Discriminant is \(4(c - a)^2 - 4(b - c)(a - b)\)

\(= c^2 + a^2 -2ac - ab + b^2 + ac - bc\)

\(= a^2 + b^2 + c^2 - ab - bc - ac\)

\(= \frac{1}{2}[(a - b)^2(b - c)^2(c - a)^2]\)

Clearly the above expression is either greater than zero or equal to zero. Hence, roots are real.

Given equation is

\(x^2 - x + x^2 - (a + 1)x + a + x^2 - ax = 0\)

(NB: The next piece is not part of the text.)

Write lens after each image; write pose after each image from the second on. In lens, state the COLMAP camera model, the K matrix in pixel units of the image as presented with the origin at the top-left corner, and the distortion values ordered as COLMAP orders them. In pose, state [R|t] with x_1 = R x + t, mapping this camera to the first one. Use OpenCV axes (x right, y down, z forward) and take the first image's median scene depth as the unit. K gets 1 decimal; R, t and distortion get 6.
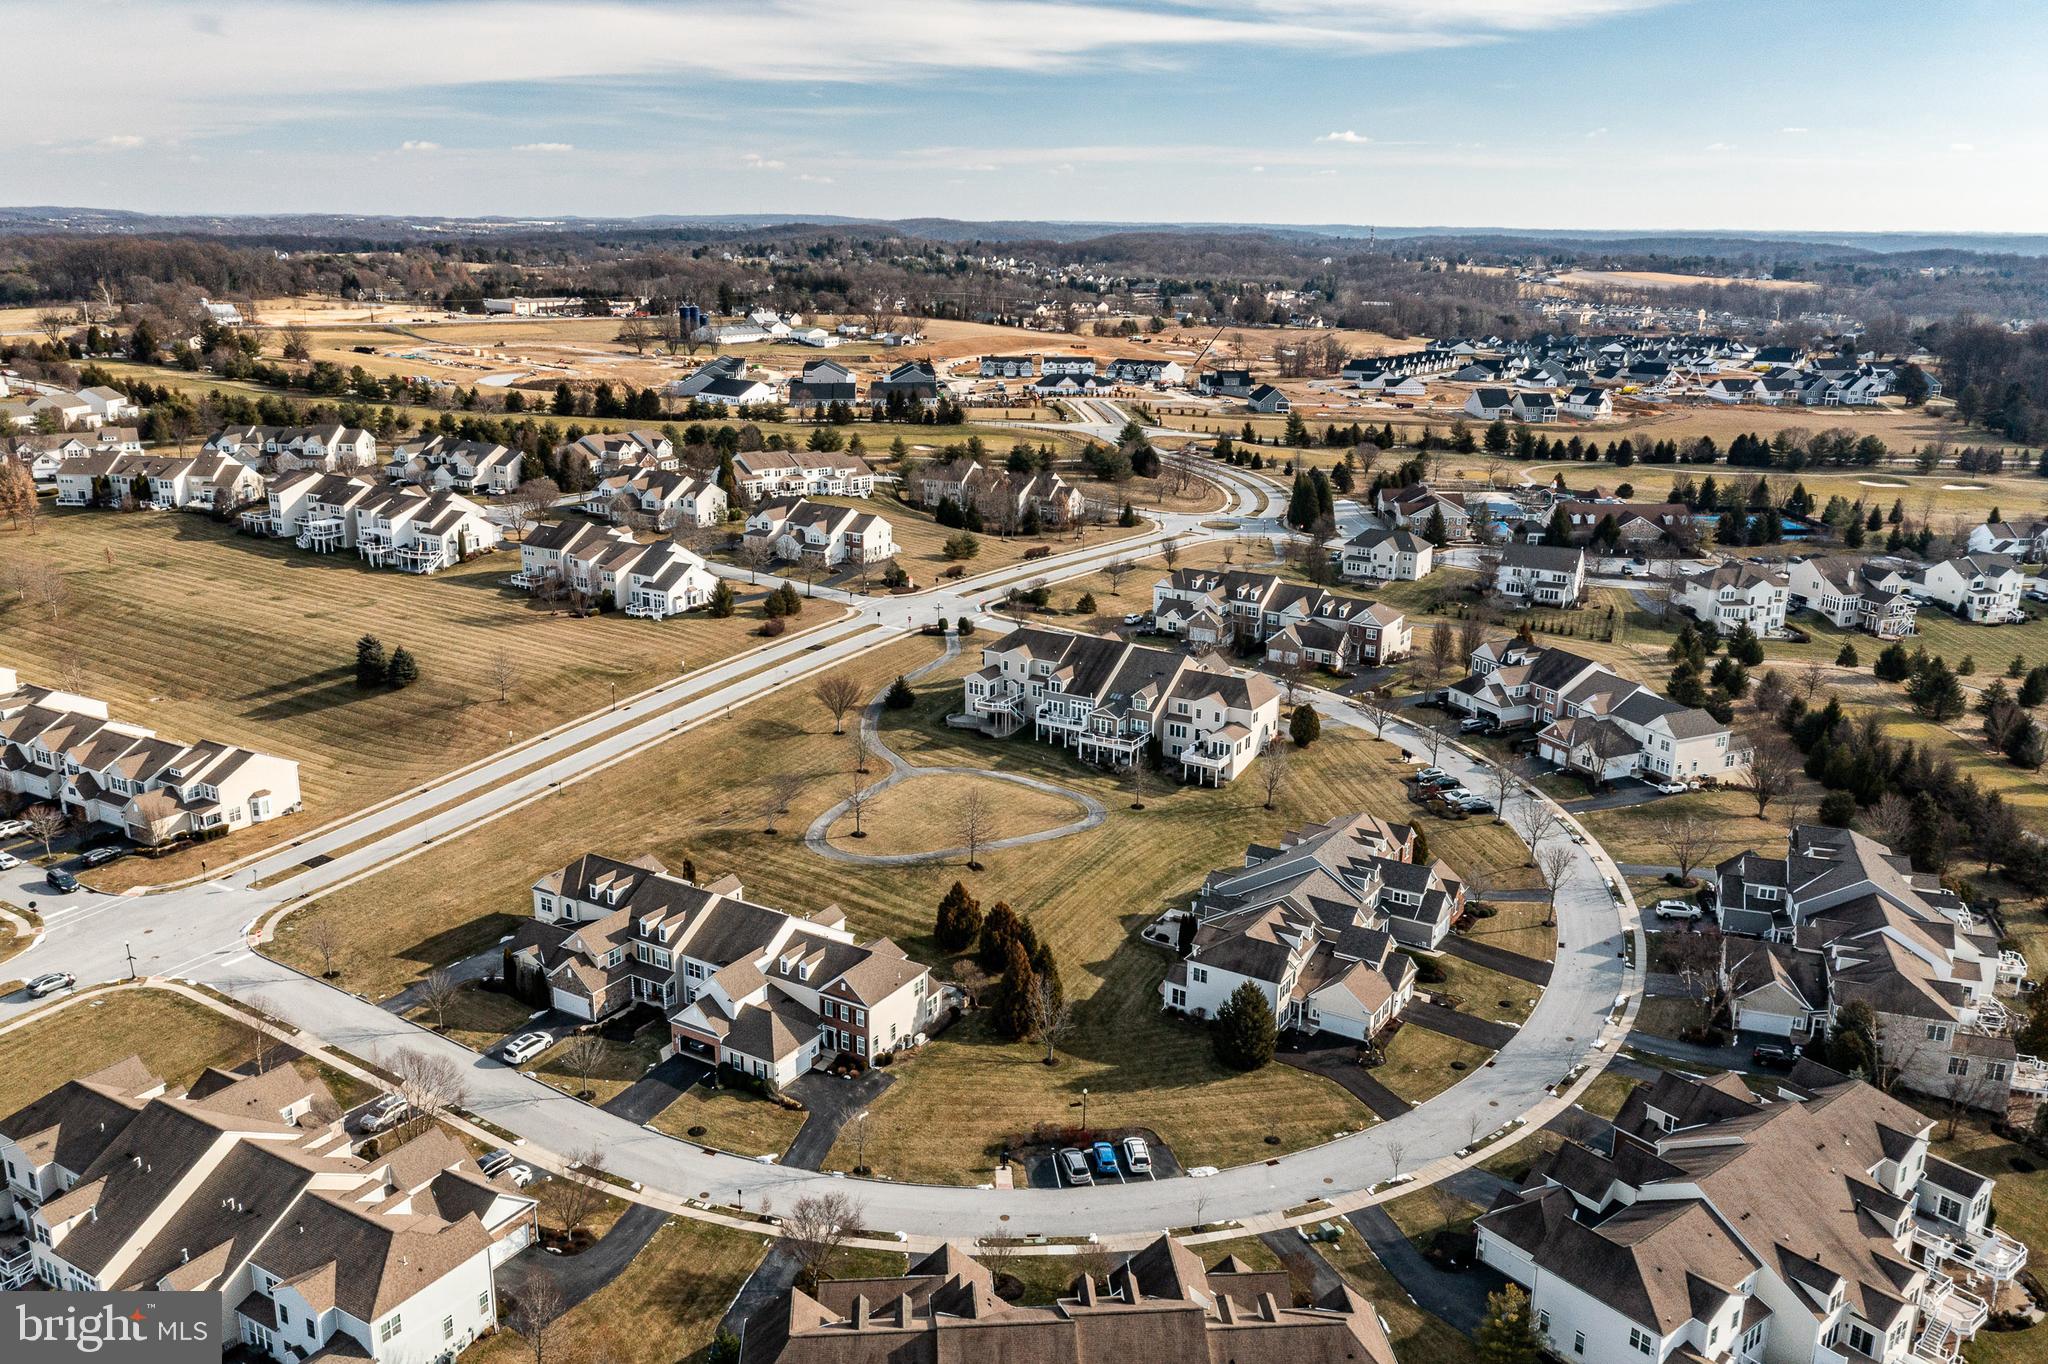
lens RADIAL K [[1619.9, 0, 1024.0], [0, 1619.9, 682.0], [0, 0, 1]] dist [-0.011514, 0.071380]
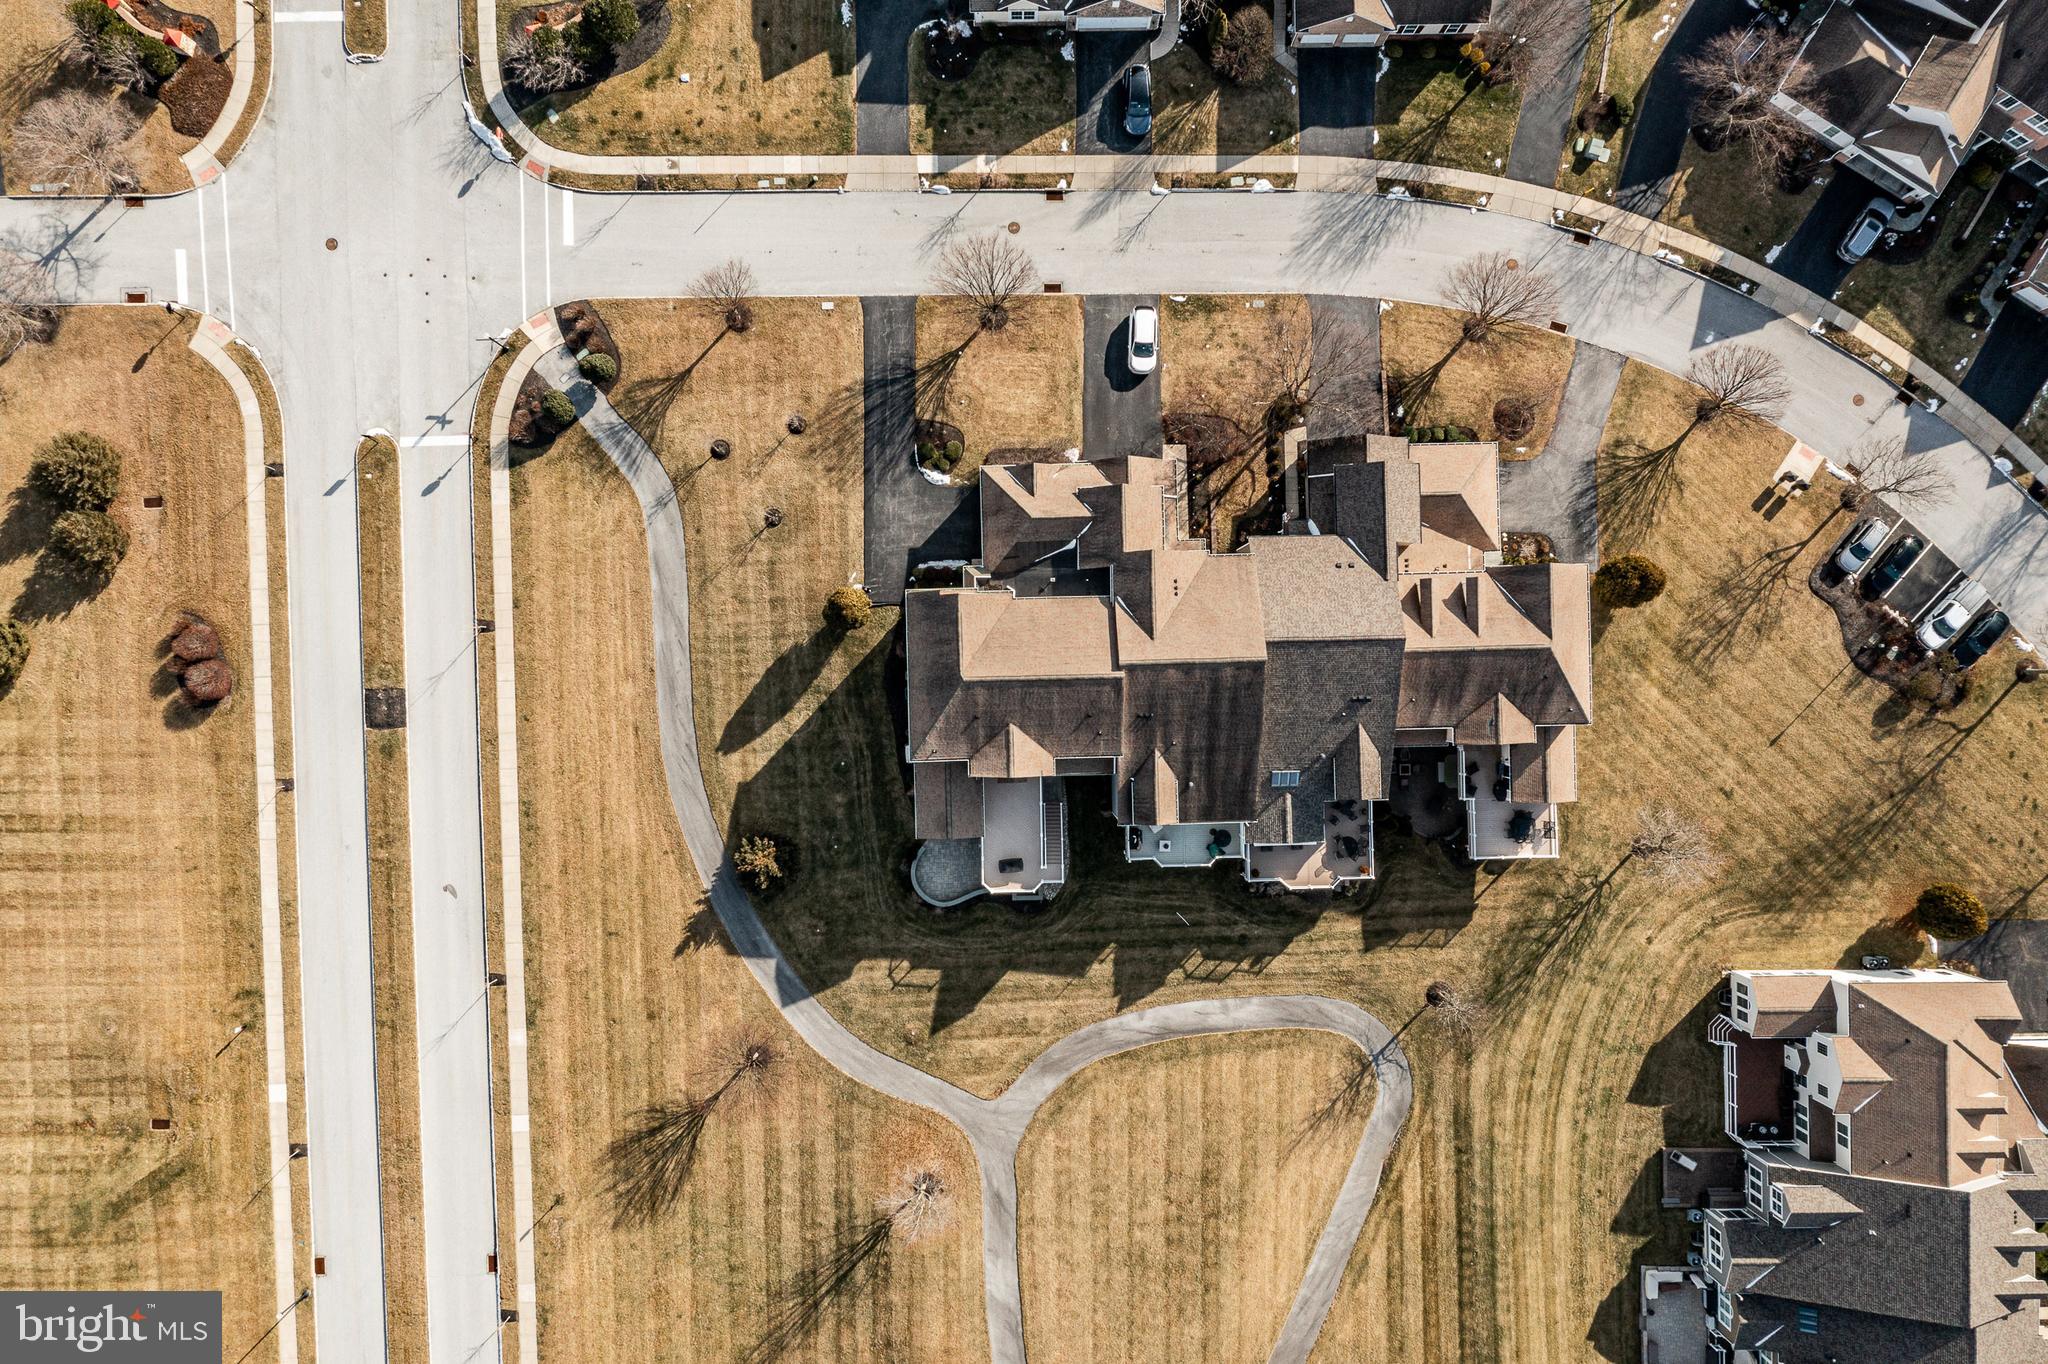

\(3x^2 - 2(a + 1) + a = 0\)

Discriminant \(D = 4(a + 1)^2 - 12a\)

\(= a^2 + 2a + 1 - 3a = a^2 - a + 1 = (a - 1)^2 + a\)

which is greater than zero for all \(a\) and hence roots are real.

Discriminant of the equation \(D = b^2 - 4ac\)

Given, \(a + b + c = 0 \Rightarrow b = -(a + c)\)

Substituting value of \(b\)

\(D = (a + c)^2 - 4ac = (a - c)^2\)

which is either zero or positive. Hence, roots are rational.

This has been left as an exercise to the reader.